(Directions for this task) What lines of the data include the string "shift"? Copy them all.

═══ Raw data

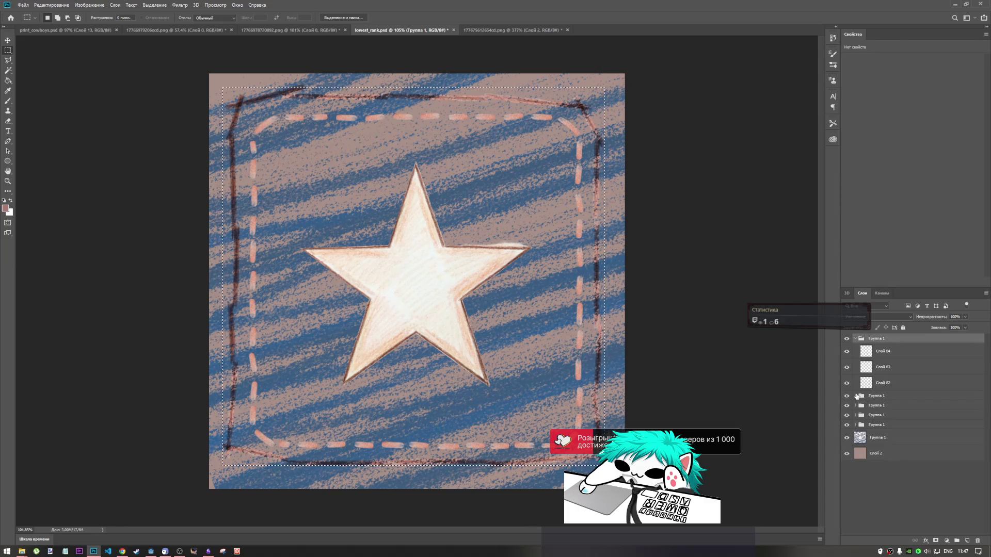
click(856, 395)
click(854, 454)
scroll(878, 464, down, 1)
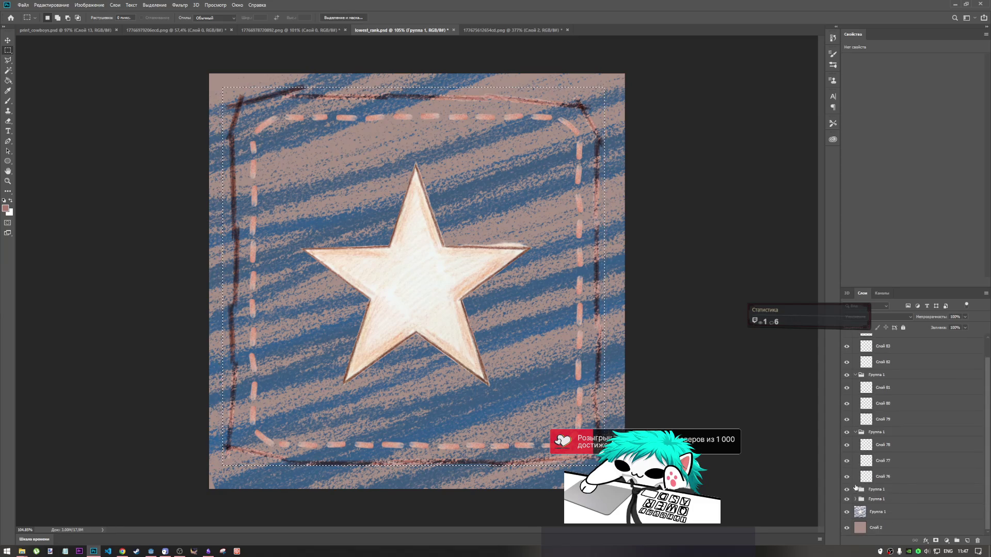
click(855, 489)
scroll(855, 491, down, 2)
click(855, 500)
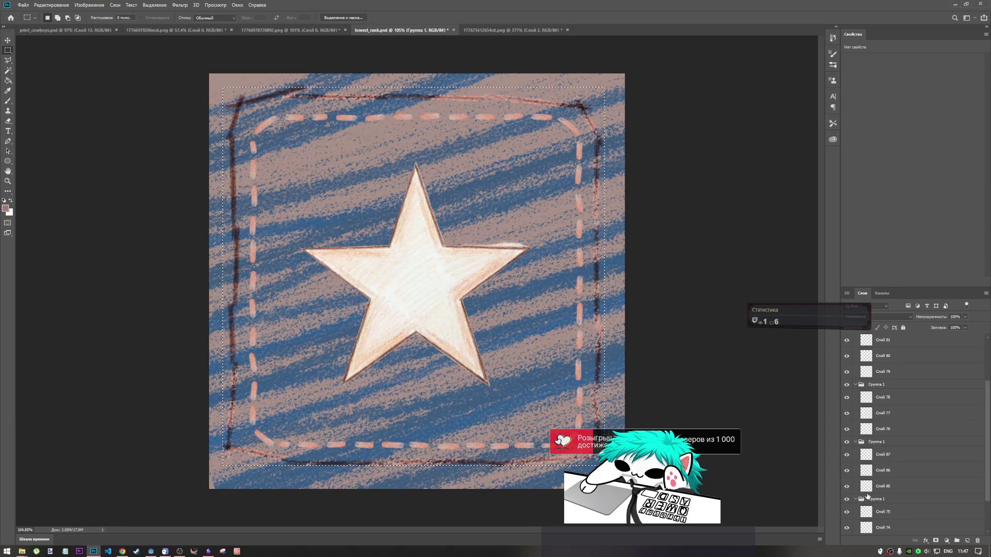
Step: Select Слой 81 through Слой 2 and merge them into Слой 81
click(872, 343)
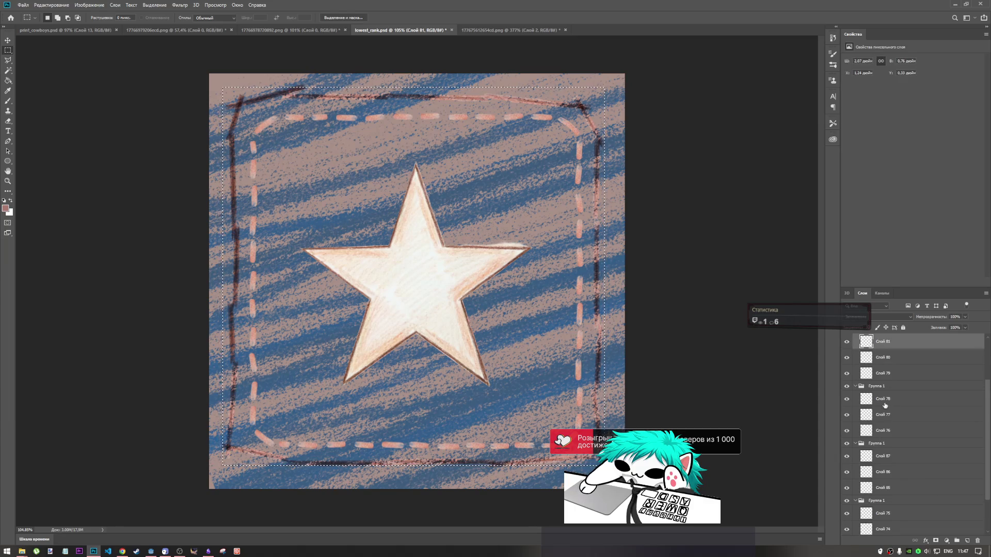
scroll(888, 413, down, 2)
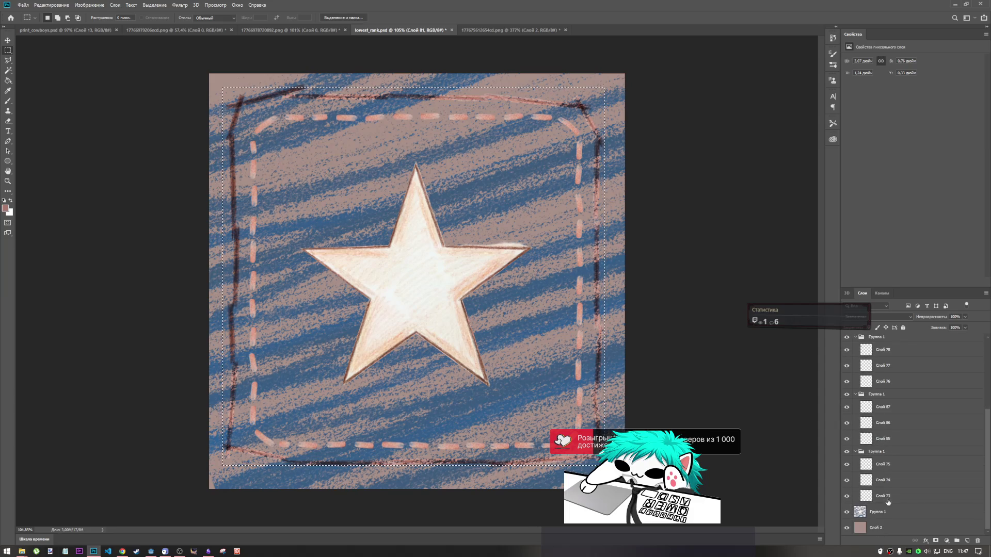
shift+click(888, 496)
shift+click(883, 512)
shift+click(882, 525)
right_click(882, 522)
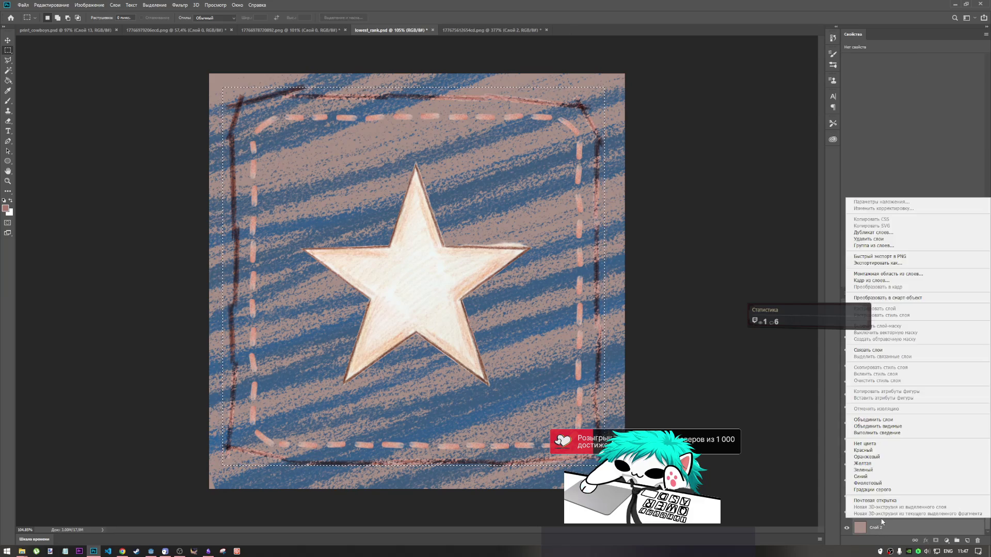
click(875, 420)
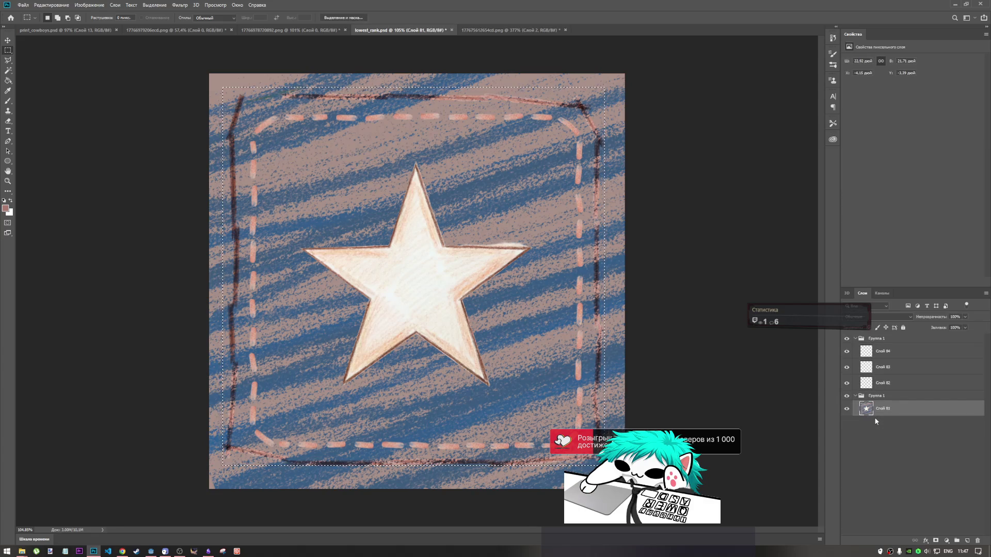
Step: Merge Слой 84 through Слой 81 into the single layer Слой 84
click(878, 359)
shift+click(880, 386)
shift+click(883, 411)
right_click(882, 412)
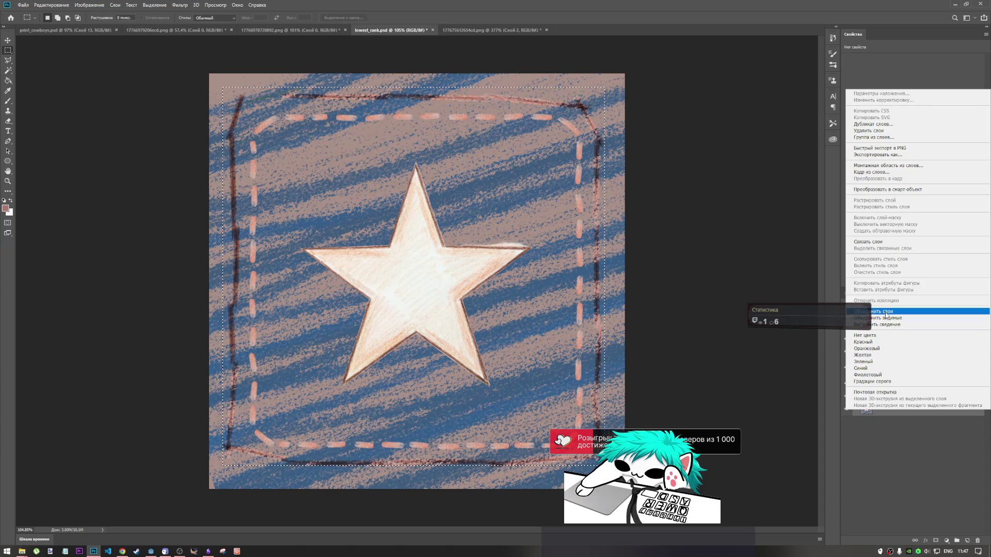
click(882, 314)
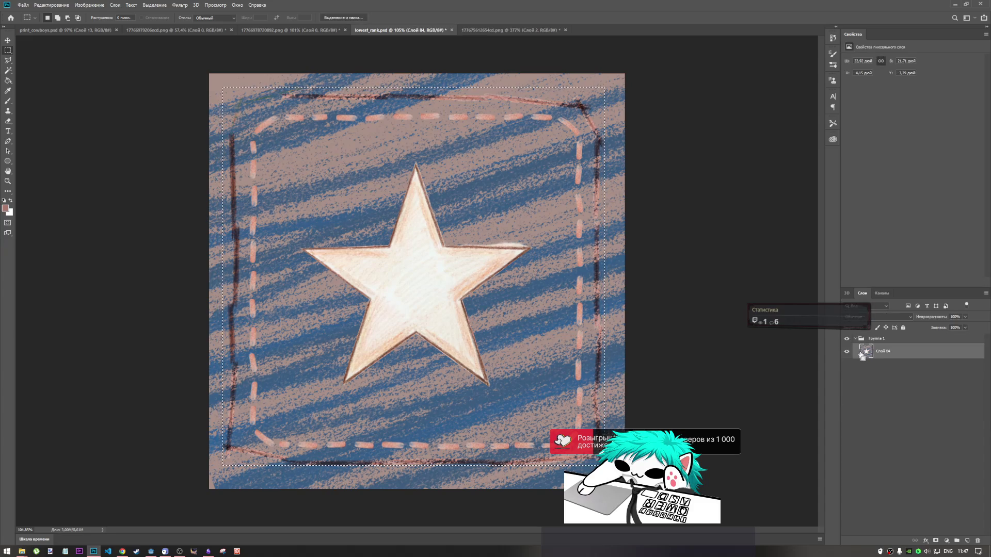
click(72, 30)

══════

(Written response)
shift+click(888, 496)
shift+click(883, 512)
shift+click(882, 525)
shift+click(880, 386)
shift+click(883, 411)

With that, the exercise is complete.